There are two ways to explain this question, so I'll give you them both.
WAY 1: First off, ignore the shaded box and just look at the other four. How many different orders are there for those four boxes? Well, there are 4 boxes that can go in 4 different spots, so that's 4[nPr]4, which is 24. (I'm totally ignoring the shaded box for now, hence there only being 4 spots instead of 5.)

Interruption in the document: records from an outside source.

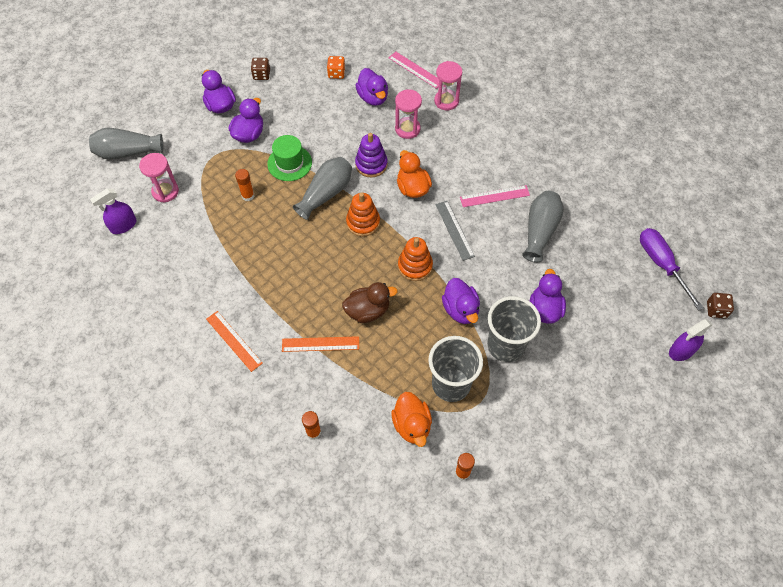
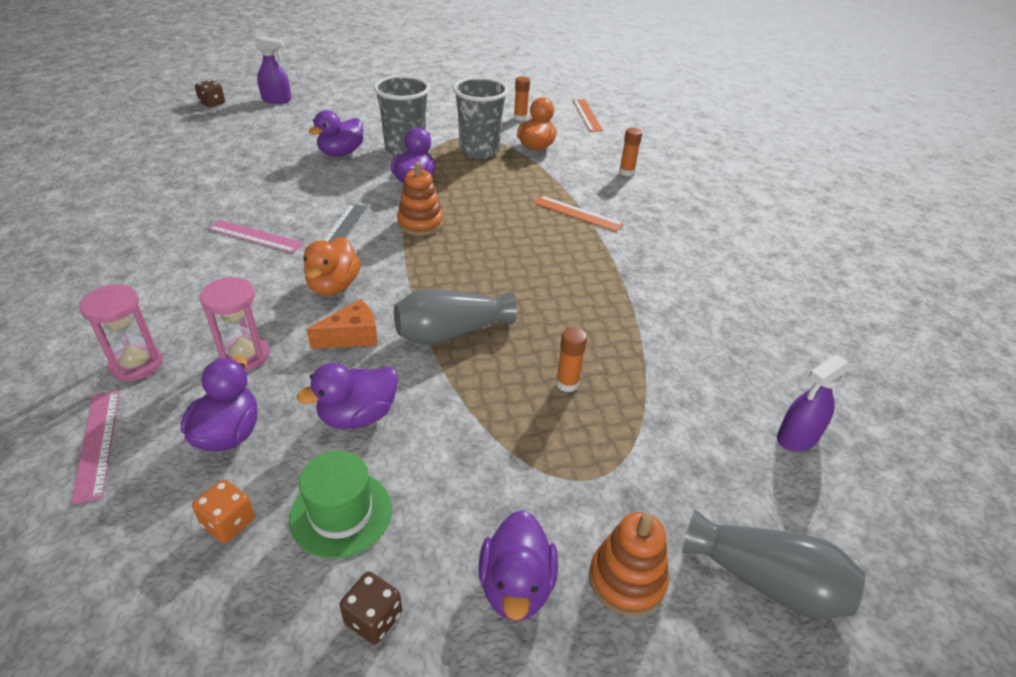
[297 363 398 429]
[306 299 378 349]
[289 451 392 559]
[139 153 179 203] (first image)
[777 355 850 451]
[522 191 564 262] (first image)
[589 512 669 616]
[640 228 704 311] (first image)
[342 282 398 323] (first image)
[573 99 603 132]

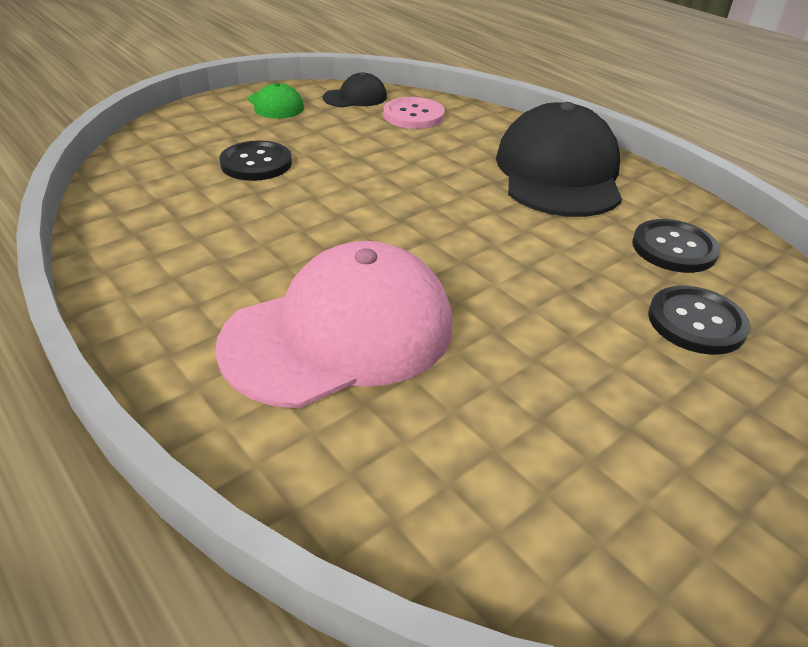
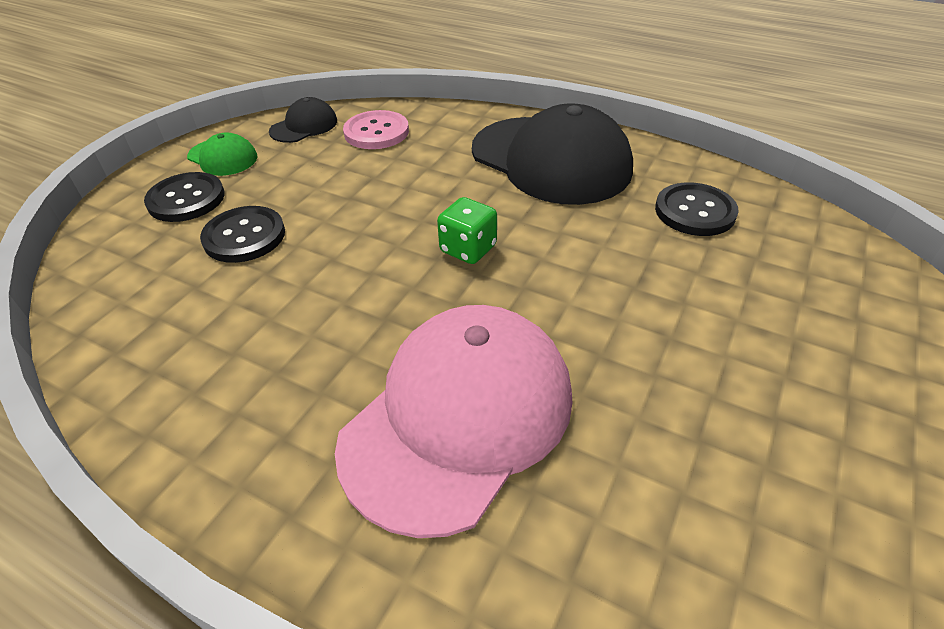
[472 104 633 205]
[144 172 225 222]
[437 197 497 264]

So there are 24 different orders for the 4 non-shaded boxes. (ABCD, ABDC, ACBD, ACDB, ADBC, ADCB, etc...) For EACH of those orders, the shaded box can either be placed into the SECOND, THIRD, or FOURTH position (but not the first or fifth, according to the rules of the questions). So if X is the shaded box, you could have AXBCD, ABXCD, ABCXD... AXBDC, ABXDC, ABDXC... etc... So for EACH order, the shaded box could go in one of THREE spots. So that's 24 times 3, which is 72.

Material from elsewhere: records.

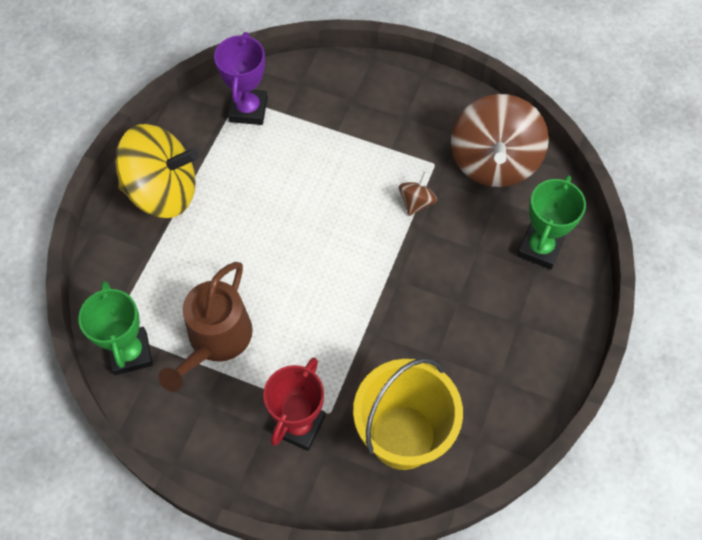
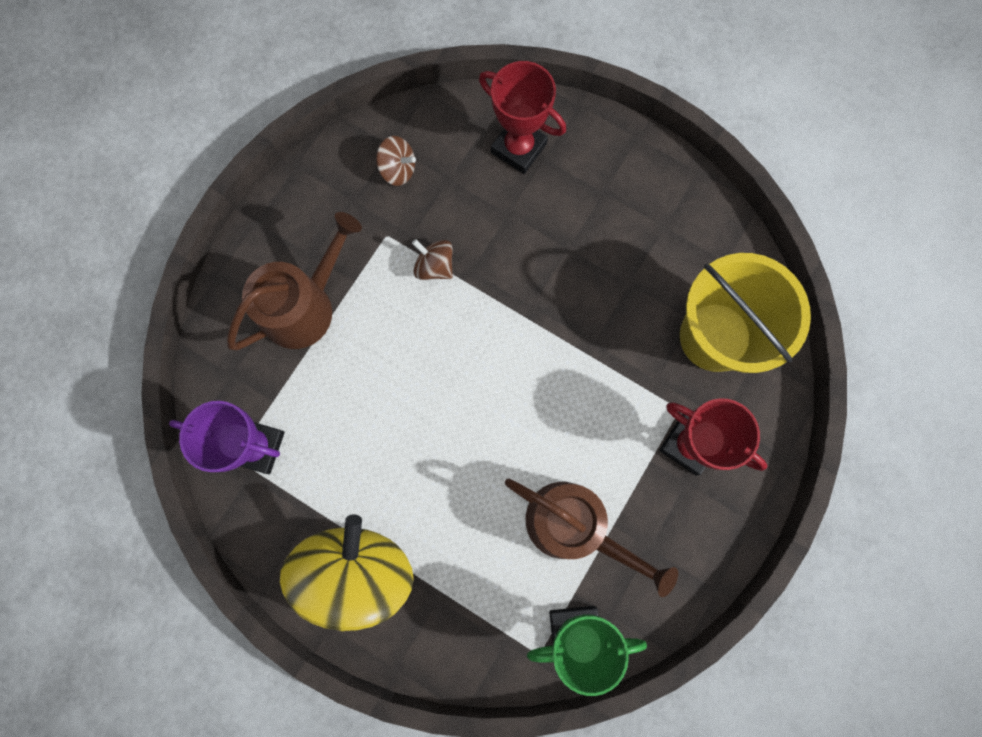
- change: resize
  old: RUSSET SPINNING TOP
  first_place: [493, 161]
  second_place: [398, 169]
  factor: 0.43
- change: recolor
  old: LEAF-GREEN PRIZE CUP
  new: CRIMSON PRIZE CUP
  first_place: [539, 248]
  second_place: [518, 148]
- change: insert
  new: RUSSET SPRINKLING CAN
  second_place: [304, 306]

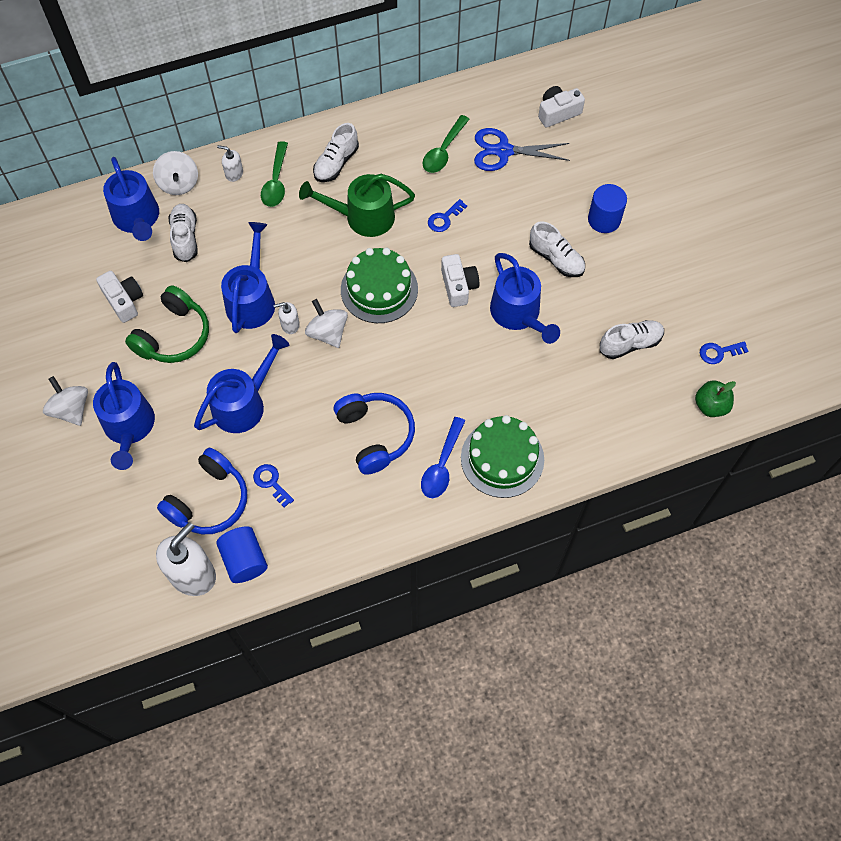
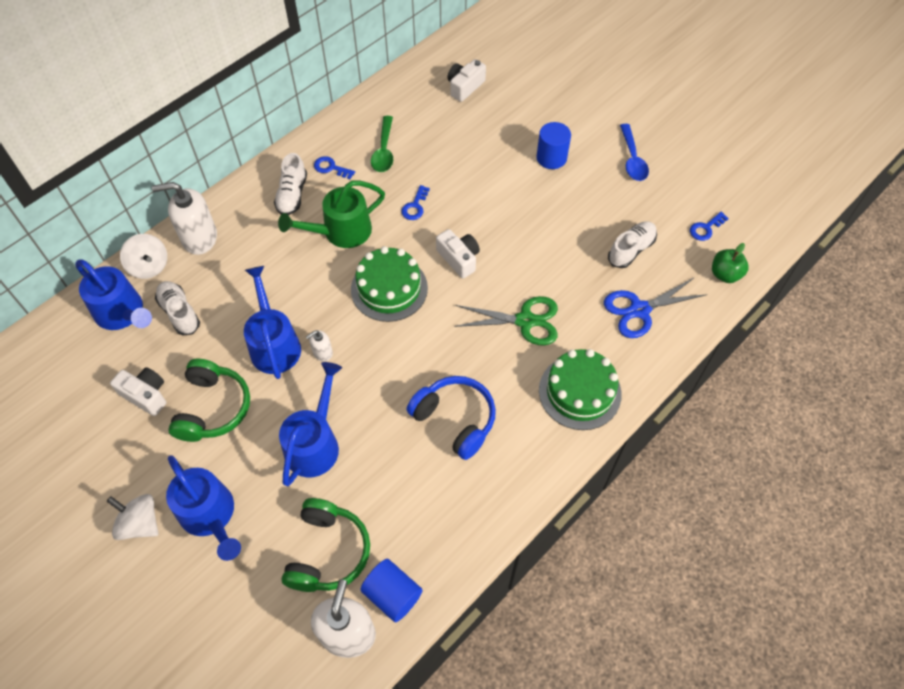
- change: move
  old: COBALT SCISSORS
  first_place: [503, 151]
  second_place: [639, 310]
- change: delete
  old: LEAF-GREEN TABLESPOON
  first_place: [276, 181]
- change: resize
  old: PURE WHITE PUMP BOTTLE
  first_place: [234, 173]
  second_place: [199, 238]
  factor: 2.05
- change: delete
  old: PURE WHITE SNEAKER
  first_place: [556, 259]
- change: delete
  old: COBALT SPRINKLING CAN
  first_place: [519, 315]
- change: delete
  old: PURE WHITE SPINNING TOP
  first_place: [328, 333]
- change: move
  old: COBALT TABLESPOON
  first_place: [442, 465]
  second_place: [632, 159]
- change: recolor
  old: COBALT HEADSET
  new: LEAF-GREEN HEADSET
  first_place: [209, 501]
  second_place: [328, 552]
- change: move
  old: COBALT KEY
  first_place: [271, 483]
  second_place: [331, 168]
- change: insert
  new: LEAF-GREEN SCISSORS
  second_place: [525, 321]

WAY 2: List out the options for each spot and multiply them out. There are five spots, so we have: __ __ __ __ __. The shaded box can't be the first or last, so for the FIRST spot, we have 4 options:
4 __ __ __ __. Once one card goes in the first spot, that means that there are 3 cards still available for the LAST spot (since the shaded card can't go there): 4 __ __ __ 3. Now we have three cards left (including the shaded card), and no more restrictions. The SECOND spot could be any of the 3 remaining cards, which would leave 2 for the THIRD spot, and 1 for the FOURTH spot: 4 3 2 1 3. Multiply them out and you get 72.